Serbia, c.t. Krstajic: “Arbitro Brych lo manderei all’Aia, tribunale penale per l’ex Jugoslavia”

Il c.t. serbo si sente derubato

di Redazione ITASportPress

La Serbia di Mladen Krstajic è stata beffata ieri dalla Svizzera nel corso della seconda sfida del Girone E. Dopo essere passati in vantaggio al 5′ grazie alla rete di Mitrovic, nella ripresa gli elvetici hanno prima trovato il pareggio e poi il gol del vantaggio firmato Shaqiri, che ha regalato la vittoria alla formazione di Petkovic. Ma il c.t. serbo non ha ancora digerito la direzione di gara dell’arbitro tedesco Brych. “Siamo stati derubati ieri. All’arbitro tedesco non darei un cartellino giallo o un cartellino rosso, lo manderei direttamente al tribunale di l’Aia “. Krstajic si riferisce al Tribunale penale internazionale per l’ex Jugoslavia, dove sono stati giudicati dal 1991 persone accusate di crimini di guerra. “Lì, possono giudicarlo, come hanno fatto con noi” ha concluso il ct serbo.
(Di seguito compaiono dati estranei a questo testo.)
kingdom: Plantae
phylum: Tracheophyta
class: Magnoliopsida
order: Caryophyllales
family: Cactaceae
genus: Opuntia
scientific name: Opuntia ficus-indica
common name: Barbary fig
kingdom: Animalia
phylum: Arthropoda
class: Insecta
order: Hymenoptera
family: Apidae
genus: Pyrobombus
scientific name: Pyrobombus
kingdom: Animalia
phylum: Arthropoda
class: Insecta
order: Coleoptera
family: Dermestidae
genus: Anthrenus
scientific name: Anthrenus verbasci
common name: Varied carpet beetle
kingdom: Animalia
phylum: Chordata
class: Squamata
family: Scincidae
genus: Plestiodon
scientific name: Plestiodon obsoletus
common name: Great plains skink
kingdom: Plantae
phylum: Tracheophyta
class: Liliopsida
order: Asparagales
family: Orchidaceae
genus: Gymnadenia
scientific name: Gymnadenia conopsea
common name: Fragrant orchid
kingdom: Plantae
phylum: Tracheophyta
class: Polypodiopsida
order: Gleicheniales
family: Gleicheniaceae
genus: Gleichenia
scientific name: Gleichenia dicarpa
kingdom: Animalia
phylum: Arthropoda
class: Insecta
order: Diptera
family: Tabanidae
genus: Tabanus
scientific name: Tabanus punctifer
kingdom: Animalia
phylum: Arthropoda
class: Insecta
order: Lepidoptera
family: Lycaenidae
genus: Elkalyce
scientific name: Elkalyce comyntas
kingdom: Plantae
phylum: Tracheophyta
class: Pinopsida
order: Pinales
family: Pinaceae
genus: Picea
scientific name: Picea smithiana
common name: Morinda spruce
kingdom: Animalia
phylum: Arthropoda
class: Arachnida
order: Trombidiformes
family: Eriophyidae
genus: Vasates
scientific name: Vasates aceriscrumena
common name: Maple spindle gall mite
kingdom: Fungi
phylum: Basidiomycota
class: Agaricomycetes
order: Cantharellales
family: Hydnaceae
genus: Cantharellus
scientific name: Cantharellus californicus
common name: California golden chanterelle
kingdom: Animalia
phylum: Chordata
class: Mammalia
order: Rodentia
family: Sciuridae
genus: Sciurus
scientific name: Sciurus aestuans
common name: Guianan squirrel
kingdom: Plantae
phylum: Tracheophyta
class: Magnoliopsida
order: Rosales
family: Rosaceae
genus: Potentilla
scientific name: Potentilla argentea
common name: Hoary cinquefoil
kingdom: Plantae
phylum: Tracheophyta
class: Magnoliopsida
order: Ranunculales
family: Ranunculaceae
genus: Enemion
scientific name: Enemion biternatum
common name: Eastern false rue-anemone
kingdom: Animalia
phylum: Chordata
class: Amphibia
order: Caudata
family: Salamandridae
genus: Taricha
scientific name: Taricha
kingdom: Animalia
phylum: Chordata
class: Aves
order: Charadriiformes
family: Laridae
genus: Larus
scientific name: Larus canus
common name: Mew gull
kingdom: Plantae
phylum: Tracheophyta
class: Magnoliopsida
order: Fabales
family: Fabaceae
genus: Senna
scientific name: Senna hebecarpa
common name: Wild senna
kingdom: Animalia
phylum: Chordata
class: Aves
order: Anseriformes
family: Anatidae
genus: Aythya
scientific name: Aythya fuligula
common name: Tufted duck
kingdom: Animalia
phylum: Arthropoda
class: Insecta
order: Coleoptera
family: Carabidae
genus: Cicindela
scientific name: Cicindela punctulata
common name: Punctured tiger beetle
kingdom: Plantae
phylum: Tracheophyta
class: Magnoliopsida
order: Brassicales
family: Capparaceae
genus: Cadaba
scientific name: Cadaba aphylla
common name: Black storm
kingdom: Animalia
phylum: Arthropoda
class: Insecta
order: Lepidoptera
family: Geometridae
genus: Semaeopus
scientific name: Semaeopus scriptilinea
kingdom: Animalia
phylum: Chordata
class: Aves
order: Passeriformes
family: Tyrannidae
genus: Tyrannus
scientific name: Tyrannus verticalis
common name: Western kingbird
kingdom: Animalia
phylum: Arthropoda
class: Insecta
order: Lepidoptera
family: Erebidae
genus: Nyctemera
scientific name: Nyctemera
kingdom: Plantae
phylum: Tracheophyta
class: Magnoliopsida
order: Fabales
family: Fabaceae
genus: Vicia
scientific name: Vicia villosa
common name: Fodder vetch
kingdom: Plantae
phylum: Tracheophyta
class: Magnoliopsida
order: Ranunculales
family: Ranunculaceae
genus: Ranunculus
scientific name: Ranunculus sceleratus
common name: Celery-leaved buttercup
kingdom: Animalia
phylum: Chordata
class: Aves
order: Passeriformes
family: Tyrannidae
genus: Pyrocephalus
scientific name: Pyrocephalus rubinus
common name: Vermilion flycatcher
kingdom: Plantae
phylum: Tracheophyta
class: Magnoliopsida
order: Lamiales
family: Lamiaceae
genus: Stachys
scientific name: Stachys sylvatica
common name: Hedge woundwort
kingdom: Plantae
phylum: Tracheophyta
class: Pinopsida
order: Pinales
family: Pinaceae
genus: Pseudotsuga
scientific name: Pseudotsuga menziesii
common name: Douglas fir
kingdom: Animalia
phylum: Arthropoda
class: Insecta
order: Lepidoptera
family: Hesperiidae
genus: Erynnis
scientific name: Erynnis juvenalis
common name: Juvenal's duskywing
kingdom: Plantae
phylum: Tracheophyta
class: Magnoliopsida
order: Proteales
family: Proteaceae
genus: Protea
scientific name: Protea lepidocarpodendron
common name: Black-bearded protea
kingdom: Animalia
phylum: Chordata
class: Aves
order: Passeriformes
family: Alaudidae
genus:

Da precisare che la Federcalcio serba ha presentato ricorso alla Fifa per l’arbitraggio ritenuto scorretto del tedesco Felix Brych. In particolare la parte serba contesta il mancato rigore per un evidente fallo in area ai danni di Mitrovic, fermato e atterrato da due avversari. L’arbitro, sostiene la Federcalcio serba, non solo ha fischiato un fallo in attacco ai danni di Mitrovic ma non ha ritenuto di visionare il Var, come fatto in altri incontri dove la verifica video si è rivelata determinante. Il ricorso, riferiscono i media, riguarda inoltre il comportamento ritenuto provocatorio e scorretto dei calciatori svizzeri di origine kosovara albanese Xhaka e Shaqiri, che hanno esultato per le loro reti facendo un gesto con le braccia e le mani a richiamare l’aquila albanese, simbolo della ‘Grande Albania’.